- _Problem statement_
From the data below, pull out every line that contains the word "voor" and drop all the others.
'''
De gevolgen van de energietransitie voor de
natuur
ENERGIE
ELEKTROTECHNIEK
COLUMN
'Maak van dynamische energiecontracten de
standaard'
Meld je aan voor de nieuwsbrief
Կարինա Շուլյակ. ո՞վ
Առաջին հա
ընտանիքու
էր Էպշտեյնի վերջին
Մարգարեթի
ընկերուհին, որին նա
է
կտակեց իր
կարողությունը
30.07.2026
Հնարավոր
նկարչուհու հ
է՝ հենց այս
'''
- _Output below_
De gevolgen van de energietransitie voor de
Meld je aan voor de nieuwsbrief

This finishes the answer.